Especiales Ecclesia San Juan de Ávila, doctor de la Iglesia

Saludo del obispo de Córdoba, Demetrio Fernández, en la peregrinación de la CEE a Montilla

Saludo de Mons. Demetrio Fernández  González, obispo de Córdoba, al comienzo de la celebración jubilar de los Cardenales, Arzobispos y Obispos de la Conferencia Episcopal Española, que peregrinan en Asamblea Plenaria hasta el sepulcro de San Juan de Ávila, nuevo Doctor de la Iglesia.

Basílica Pontificia de San Juan de Ávila.- Montilla (Córdoba), 23 de noviembre de 2012

 

Eminentísimo Sr. Cardenal Presidente, D. Antonio-María Rouco Varela.

Eminentísimos Sres. Cardenales, Arzobispo Metropolitano, Nuncio Apostólico de Su Santidad en España, Arzobispos y Obispos miembros de la Conferencia Episcopal Española, venidos hasta aquí para honrar a San Juan de Ávila, darle gracias a Dios por su declaración como Doctor de la Iglesia y alcanzar las gracias de este Año jubilar en Montilla.

Saludo a todos los presentes: Sr. Alcalde de Montilla, Sra.

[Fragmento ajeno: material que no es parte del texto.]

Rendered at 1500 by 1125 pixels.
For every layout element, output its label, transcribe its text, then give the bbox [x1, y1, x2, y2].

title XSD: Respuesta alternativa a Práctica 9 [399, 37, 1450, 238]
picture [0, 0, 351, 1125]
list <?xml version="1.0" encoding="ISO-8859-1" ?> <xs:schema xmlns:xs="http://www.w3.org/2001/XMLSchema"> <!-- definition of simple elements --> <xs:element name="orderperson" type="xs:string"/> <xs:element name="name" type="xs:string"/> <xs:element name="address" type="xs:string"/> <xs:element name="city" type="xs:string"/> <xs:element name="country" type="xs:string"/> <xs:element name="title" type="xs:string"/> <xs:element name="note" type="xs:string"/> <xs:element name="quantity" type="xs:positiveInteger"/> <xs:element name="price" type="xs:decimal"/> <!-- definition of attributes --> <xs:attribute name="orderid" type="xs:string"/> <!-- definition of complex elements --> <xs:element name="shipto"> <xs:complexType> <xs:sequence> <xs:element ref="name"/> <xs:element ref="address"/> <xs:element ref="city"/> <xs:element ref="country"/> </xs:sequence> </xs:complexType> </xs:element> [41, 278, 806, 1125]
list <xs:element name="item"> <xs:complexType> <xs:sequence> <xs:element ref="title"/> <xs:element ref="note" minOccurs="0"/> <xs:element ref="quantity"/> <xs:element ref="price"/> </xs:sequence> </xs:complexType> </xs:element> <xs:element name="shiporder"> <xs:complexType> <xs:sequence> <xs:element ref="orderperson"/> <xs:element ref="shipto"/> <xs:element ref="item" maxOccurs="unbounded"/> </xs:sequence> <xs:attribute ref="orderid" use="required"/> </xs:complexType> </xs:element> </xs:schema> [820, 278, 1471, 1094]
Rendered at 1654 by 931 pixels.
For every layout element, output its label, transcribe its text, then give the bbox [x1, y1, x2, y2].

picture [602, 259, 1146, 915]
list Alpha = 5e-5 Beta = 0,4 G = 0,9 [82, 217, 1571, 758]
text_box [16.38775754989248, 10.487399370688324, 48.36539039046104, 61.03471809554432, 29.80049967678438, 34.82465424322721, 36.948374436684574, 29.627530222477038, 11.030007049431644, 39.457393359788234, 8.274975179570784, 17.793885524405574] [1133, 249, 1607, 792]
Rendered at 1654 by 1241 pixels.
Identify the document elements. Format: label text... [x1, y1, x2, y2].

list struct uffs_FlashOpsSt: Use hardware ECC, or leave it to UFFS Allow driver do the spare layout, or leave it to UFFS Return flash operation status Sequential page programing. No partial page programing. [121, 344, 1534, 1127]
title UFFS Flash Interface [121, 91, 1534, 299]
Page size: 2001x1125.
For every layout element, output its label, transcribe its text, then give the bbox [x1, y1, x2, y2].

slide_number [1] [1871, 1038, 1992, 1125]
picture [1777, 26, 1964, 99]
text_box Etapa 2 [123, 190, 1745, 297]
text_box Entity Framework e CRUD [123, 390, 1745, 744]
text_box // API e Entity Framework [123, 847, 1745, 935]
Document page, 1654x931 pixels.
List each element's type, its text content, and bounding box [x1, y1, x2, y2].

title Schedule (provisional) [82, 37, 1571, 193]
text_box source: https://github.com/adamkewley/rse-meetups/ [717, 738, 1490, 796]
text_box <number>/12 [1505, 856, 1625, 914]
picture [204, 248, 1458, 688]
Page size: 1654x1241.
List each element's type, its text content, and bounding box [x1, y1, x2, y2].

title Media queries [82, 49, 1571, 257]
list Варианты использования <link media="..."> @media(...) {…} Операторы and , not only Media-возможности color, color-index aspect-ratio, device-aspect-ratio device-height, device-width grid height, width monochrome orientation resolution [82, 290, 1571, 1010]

Presidenta de la Diputación Provincial de Córdoba y demás autoridades locales y provinciales, personal de la CEE, Provincial de la Compañía de Jesús, Consejo Episcopal y Colegio de Consultores de la diócesis de Córdoba, seminaristas de nuestros Seminarios de Córdoba, párrocos y fieles de Montilla. Hermanos y hermanas aquí presentes y tantos miles de personas que nos siguen en directo a través de MontillaTV, Canal 13TV e internet.

Sed todos bienvenidos a la Casa de Dios. Este es un lugar sagrado porque es un templo dedicado a Dios y se ha construido para albergar el sepulcro de San Juan de Ávila, que nació en Almodóvar del Campo (Ciudad Real) y murió en Montilla, donde vivió los últimos 15 años de su vida. Clericus cordubensis, patrono del clero secular español, apóstol de Andalucía, hoy ya Doctor de la Iglesia universal.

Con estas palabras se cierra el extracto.